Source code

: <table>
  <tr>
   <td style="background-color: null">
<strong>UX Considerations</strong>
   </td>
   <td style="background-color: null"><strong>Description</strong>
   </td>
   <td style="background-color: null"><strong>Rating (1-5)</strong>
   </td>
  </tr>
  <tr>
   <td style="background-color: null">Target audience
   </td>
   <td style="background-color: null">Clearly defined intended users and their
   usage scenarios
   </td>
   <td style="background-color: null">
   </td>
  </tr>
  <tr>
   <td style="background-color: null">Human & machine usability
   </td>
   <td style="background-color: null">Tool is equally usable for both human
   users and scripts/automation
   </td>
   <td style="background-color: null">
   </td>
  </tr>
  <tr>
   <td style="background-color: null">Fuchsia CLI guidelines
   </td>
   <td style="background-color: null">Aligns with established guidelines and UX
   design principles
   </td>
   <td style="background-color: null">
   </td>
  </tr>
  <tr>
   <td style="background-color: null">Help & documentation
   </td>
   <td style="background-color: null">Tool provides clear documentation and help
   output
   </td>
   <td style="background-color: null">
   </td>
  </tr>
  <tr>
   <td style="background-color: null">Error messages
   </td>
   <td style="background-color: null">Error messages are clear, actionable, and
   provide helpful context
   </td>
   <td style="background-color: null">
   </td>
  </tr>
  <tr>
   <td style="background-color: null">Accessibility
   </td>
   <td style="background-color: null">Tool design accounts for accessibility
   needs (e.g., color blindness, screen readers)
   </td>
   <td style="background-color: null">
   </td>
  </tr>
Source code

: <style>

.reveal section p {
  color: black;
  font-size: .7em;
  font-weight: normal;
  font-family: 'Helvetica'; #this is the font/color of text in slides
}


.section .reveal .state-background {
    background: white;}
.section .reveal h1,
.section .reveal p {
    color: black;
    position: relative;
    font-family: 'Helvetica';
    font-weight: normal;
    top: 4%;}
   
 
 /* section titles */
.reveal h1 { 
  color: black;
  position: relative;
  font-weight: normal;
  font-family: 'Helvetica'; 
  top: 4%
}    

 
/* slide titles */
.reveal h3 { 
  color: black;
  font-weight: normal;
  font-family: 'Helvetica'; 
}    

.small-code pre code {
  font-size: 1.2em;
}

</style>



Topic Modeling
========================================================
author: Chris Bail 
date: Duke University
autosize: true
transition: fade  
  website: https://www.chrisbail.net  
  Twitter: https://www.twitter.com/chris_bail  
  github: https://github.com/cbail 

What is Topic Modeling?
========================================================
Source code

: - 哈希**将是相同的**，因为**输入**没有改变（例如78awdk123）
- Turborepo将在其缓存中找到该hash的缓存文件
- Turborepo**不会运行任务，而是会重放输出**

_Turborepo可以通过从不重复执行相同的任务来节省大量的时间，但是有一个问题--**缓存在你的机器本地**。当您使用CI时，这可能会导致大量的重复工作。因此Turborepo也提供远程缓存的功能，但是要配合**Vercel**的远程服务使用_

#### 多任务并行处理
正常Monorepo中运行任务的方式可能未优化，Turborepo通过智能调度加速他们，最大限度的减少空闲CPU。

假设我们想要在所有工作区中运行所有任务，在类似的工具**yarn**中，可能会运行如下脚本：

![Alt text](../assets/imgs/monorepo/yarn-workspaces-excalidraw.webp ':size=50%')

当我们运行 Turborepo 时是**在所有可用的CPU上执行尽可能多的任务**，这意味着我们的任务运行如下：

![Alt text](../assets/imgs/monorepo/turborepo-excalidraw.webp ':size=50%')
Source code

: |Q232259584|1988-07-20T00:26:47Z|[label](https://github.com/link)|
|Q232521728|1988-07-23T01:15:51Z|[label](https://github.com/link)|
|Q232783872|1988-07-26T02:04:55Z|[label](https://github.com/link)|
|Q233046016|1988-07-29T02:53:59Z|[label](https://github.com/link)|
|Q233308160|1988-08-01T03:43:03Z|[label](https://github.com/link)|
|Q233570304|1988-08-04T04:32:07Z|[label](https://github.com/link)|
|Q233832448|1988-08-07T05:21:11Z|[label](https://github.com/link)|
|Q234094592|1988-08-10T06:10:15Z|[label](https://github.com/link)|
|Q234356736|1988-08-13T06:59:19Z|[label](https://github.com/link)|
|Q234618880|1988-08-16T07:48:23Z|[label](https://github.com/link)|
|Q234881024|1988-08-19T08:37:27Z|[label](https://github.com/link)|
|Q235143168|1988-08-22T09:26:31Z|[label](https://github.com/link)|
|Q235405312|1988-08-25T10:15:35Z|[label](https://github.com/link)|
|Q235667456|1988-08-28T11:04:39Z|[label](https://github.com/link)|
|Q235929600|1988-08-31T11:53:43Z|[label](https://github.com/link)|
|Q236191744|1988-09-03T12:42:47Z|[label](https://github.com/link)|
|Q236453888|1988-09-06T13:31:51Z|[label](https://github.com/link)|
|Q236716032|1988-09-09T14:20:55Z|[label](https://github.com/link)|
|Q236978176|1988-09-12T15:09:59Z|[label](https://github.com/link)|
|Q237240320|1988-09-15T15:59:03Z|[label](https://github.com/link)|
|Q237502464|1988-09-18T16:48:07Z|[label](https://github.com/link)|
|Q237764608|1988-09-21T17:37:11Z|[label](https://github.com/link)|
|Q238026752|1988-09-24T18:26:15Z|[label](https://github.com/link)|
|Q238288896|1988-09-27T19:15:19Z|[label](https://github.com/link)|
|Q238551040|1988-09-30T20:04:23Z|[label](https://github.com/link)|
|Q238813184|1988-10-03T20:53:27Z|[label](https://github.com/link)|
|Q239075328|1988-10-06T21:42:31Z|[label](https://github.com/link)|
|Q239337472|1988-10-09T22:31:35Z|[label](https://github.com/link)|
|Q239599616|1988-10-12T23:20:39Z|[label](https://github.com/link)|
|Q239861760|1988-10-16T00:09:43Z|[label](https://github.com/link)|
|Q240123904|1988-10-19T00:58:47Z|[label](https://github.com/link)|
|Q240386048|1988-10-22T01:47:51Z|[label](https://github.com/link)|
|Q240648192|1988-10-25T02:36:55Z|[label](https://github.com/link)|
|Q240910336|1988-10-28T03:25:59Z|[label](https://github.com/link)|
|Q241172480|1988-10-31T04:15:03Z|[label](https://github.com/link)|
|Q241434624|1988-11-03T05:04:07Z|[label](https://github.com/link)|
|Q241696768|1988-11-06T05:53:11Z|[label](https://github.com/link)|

+++

• AIM OF THE TASK: Pick out every line above that holds the word "webp" and copy it.

• ANSWER SPACE:
![Alt text](../assets/imgs/monorepo/yarn-workspaces-excalidraw.webp ':size=50%')
![Alt text](../assets/imgs/monorepo/turborepo-excalidraw.webp ':size=50%')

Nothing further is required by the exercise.